By almost any metric, the Trump administration has taken extraordinary measures to help the president’s businesses profit during his four years in office. The administration pushed to hold the G7 summit at President Trump’s private club and the President himself visited one of his own properties on approximately one out of every three days he’s been in office.

But the striking thing, based on the limited information we have about the inner workings of Trump’s company, is how little these moves helped the profitability of the business itself.

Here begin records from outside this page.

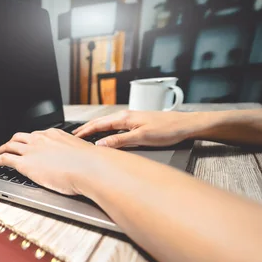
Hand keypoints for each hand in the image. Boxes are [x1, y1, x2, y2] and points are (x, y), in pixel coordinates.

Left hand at [0, 128, 102, 195]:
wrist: (89, 168)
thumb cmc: (91, 165)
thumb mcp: (83, 154)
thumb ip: (75, 155)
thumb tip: (79, 162)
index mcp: (55, 135)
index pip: (37, 135)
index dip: (30, 139)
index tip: (29, 142)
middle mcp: (41, 139)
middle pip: (21, 137)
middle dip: (12, 140)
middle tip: (8, 145)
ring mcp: (32, 150)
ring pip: (10, 145)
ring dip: (1, 148)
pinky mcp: (25, 163)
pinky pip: (5, 159)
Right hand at [72, 110, 198, 147]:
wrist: (186, 125)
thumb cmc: (168, 130)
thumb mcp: (141, 138)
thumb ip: (119, 141)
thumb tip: (101, 144)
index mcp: (124, 118)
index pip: (98, 124)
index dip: (85, 131)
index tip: (74, 138)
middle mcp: (126, 116)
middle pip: (100, 122)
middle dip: (86, 129)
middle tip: (74, 136)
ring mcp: (132, 119)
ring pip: (107, 124)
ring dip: (95, 130)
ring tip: (86, 136)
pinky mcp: (137, 123)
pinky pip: (115, 126)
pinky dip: (105, 131)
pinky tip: (106, 135)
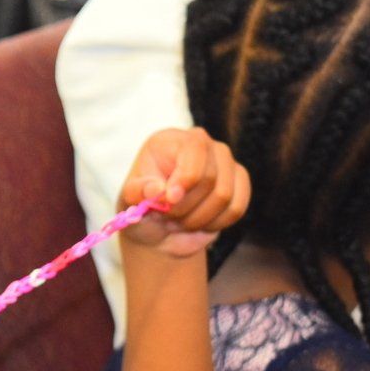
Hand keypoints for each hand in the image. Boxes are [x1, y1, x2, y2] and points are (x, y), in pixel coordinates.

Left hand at [117, 127, 250, 257]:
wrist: (159, 231)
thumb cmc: (143, 210)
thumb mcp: (130, 201)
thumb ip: (139, 192)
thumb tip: (158, 190)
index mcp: (171, 140)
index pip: (194, 149)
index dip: (185, 179)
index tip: (169, 200)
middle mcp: (201, 143)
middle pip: (209, 178)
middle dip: (186, 206)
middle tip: (167, 216)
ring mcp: (224, 160)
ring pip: (224, 195)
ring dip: (198, 218)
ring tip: (180, 220)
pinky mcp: (239, 181)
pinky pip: (236, 207)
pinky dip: (215, 224)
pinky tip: (200, 223)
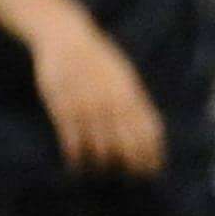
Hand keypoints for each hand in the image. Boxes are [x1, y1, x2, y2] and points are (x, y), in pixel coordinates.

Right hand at [30, 12, 167, 178]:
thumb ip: (136, 103)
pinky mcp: (63, 107)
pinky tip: (76, 163)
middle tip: (128, 178)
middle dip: (130, 165)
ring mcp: (87, 106)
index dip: (151, 155)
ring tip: (101, 172)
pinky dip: (75, 155)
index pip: (147, 134)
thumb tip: (149, 132)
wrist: (67, 38)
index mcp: (131, 96)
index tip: (151, 171)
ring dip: (102, 163)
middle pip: (126, 144)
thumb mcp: (125, 77)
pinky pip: (72, 139)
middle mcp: (113, 104)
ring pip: (99, 146)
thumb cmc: (99, 58)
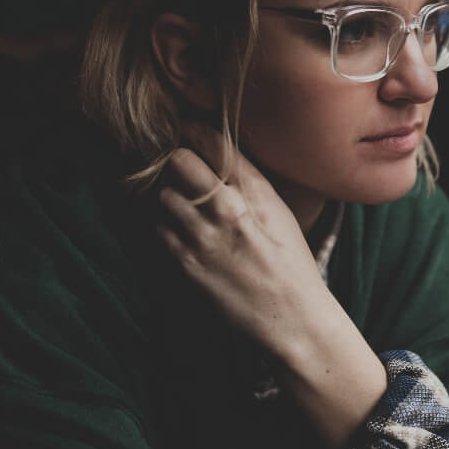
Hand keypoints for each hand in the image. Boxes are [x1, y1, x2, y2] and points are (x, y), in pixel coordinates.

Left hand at [155, 122, 388, 448]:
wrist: (291, 319)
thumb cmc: (290, 260)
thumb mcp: (279, 211)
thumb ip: (248, 177)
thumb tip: (217, 143)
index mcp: (253, 193)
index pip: (211, 142)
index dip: (196, 131)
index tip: (191, 129)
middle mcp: (224, 212)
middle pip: (179, 162)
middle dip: (179, 160)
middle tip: (185, 166)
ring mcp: (200, 240)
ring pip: (163, 194)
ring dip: (170, 192)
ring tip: (185, 201)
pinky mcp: (185, 266)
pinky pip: (157, 229)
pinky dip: (164, 223)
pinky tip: (182, 229)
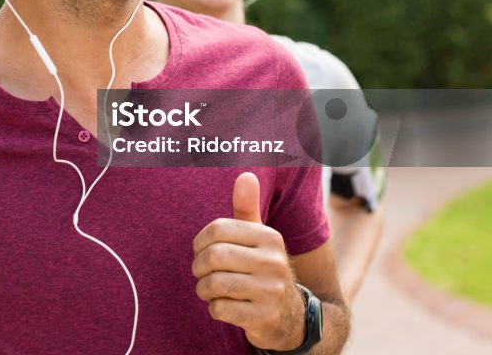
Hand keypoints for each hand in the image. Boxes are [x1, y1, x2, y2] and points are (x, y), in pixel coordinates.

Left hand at [192, 172, 306, 350]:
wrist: (293, 316)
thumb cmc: (263, 268)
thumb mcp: (259, 238)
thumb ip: (247, 208)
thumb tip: (246, 174)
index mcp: (269, 237)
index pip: (218, 229)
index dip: (199, 242)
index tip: (201, 251)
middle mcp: (274, 262)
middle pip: (213, 257)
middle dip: (198, 267)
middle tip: (201, 273)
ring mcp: (271, 291)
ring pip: (213, 284)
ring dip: (203, 289)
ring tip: (209, 290)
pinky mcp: (265, 318)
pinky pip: (220, 309)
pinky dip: (214, 308)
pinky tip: (225, 306)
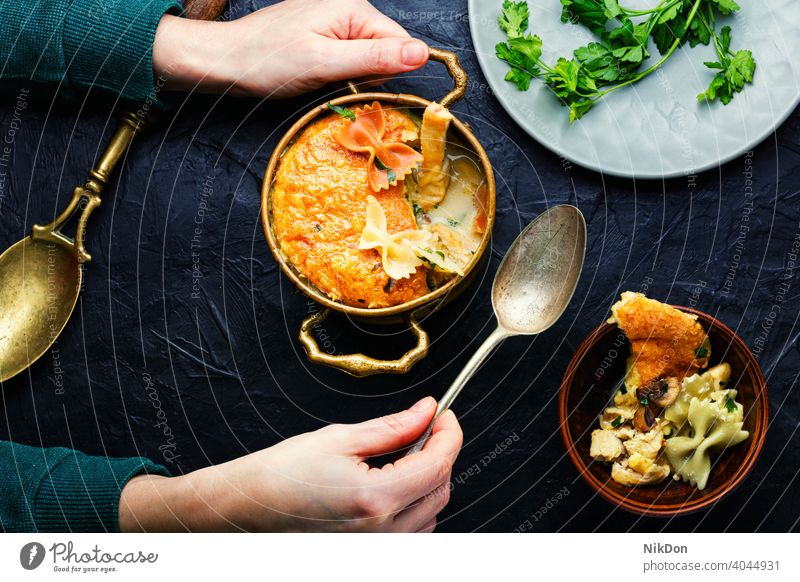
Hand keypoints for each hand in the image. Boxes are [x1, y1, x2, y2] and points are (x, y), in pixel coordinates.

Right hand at [119, 396, 462, 531]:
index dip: (449, 434)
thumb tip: (425, 412)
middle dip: (442, 453)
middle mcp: (382, 532)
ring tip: (407, 453)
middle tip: (427, 427)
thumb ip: (393, 427)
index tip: (445, 415)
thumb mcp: (340, 438)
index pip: (437, 464)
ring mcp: (378, 548)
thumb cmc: (282, 473)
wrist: (248, 508)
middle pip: (440, 489)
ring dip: (430, 479)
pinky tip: (396, 482)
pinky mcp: (371, 553)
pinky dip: (416, 503)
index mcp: (375, 499)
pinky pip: (414, 530)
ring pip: (431, 512)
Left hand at [153, 0, 429, 97]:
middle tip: (334, 83)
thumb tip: (422, 54)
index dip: (388, 73)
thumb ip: (375, 58)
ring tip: (321, 79)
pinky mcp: (324, 36)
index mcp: (354, 9)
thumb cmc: (268, 61)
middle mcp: (349, 9)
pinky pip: (350, 60)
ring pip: (368, 60)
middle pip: (386, 52)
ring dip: (352, 78)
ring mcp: (335, 22)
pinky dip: (339, 75)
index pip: (401, 44)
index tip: (360, 87)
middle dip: (368, 76)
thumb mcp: (325, 63)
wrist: (226, 60)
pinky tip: (319, 77)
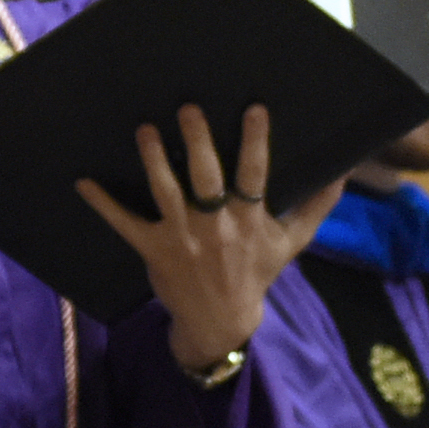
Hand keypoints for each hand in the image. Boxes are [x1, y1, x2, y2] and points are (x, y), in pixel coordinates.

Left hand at [80, 103, 336, 376]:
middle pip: (206, 177)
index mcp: (249, 220)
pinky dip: (103, 203)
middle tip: (188, 108)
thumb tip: (344, 173)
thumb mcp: (291, 243)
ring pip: (166, 192)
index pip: (255, 175)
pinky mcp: (154, 249)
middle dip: (197, 141)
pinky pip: (126, 223)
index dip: (255, 143)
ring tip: (145, 130)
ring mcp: (182, 237)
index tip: (253, 109)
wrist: (221, 319)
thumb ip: (316, 207)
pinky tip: (83, 181)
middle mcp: (216, 226)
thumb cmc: (256, 273)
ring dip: (154, 160)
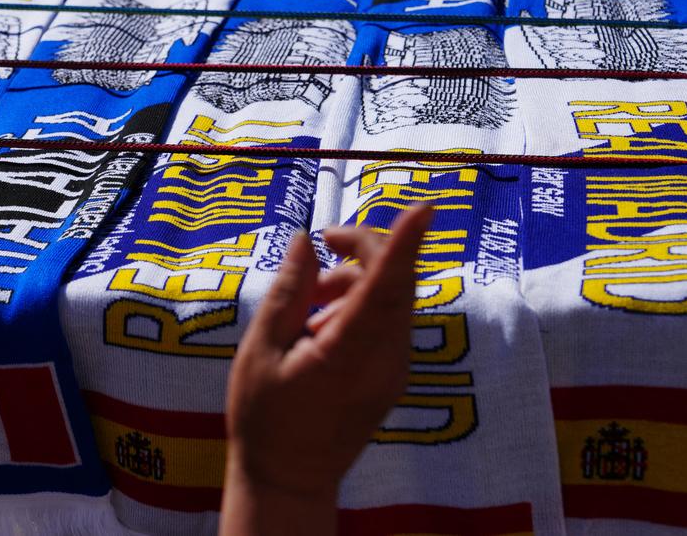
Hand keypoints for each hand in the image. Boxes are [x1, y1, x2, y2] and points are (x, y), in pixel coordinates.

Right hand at [220, 203, 433, 534]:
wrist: (290, 478)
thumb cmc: (265, 417)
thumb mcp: (261, 350)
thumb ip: (288, 293)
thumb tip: (307, 241)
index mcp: (347, 355)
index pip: (385, 289)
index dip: (403, 245)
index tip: (424, 208)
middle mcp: (385, 361)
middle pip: (395, 282)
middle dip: (361, 250)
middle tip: (319, 247)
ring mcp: (395, 369)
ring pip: (392, 299)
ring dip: (355, 281)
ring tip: (306, 304)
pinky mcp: (393, 374)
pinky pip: (388, 322)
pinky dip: (359, 305)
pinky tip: (319, 326)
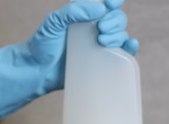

“They were already in trouble,” Robert Maguire, research director of watchdog organization Citizens for Responsibility and Ethics in Washington (CREW), told Yahoo Finance. This was “before the pandemic, and then the pandemic hits and it's a huge blow.”

Forbes has been estimating Trump’s net worth for years. In March 2016, when the earliest figure was available, his net worth stood at an estimated $4.5 billion. Soon after he was inaugurated president, that figure had dropped to $3.5 billion. “We now have him at $2.5 billion,” said Dan Alexander, a Forbes senior editor and one of the people behind the data. “That's a very substantial hit.”

The coronavirus pandemic has gutted businesses across the country, with 10 million fewer jobs in the U.S. than before the pandemic began. That overall factor, combined with a host of companies cutting ties with the Trump Organization following the president’s role in inciting the Jan. 6 riot at the Capitol, is likely to damage the president’s business further.

TOPSHOT - US President Donald Trump waves to the media outside the White House on January 12, 2021 in Washington,DC before his departure to Alamo, Texas. (Photo by Brendan Smialowski / AFP) (Photo by BRENDAN SMIALOWSKI/AFP via Getty Images)
President Donald Trump outside the White House before a recent trip to Texas. (BRENDAN SMIALOWSKI/AFP via Getty Images)

“Politics has not – despite what a lot of people think – been good for his business,” said Alexander, who also wrote a book on the subject called "White House Inc.”

6 years of apparent losses

Another way to measure the health of Trump’s businesses is what we know about his revenue. CREW has analyzed the revenues from the Trump Organization, which he still owns but says is currently under the day-to-day control of his two adult sons, and finds that the money coming in has likely flatlined.

According to multiple analyses of Trump’s personal financial disclosures, the Trump Organization – which includes a range of assets from office buildings in Manhattan to hotels and golf courses around the world, and other revenue sources like licensing deals – generated a minimum of around $452 million in revenue in 2017. That figure fell to $434 million in 2018, and was $446 million in 2019, the last year for which data is available.

The business has been under intense pressure since 2015 when Trump announced his run for office by calling Mexican immigrants “rapists” before adding, “some, I assume, are good people.”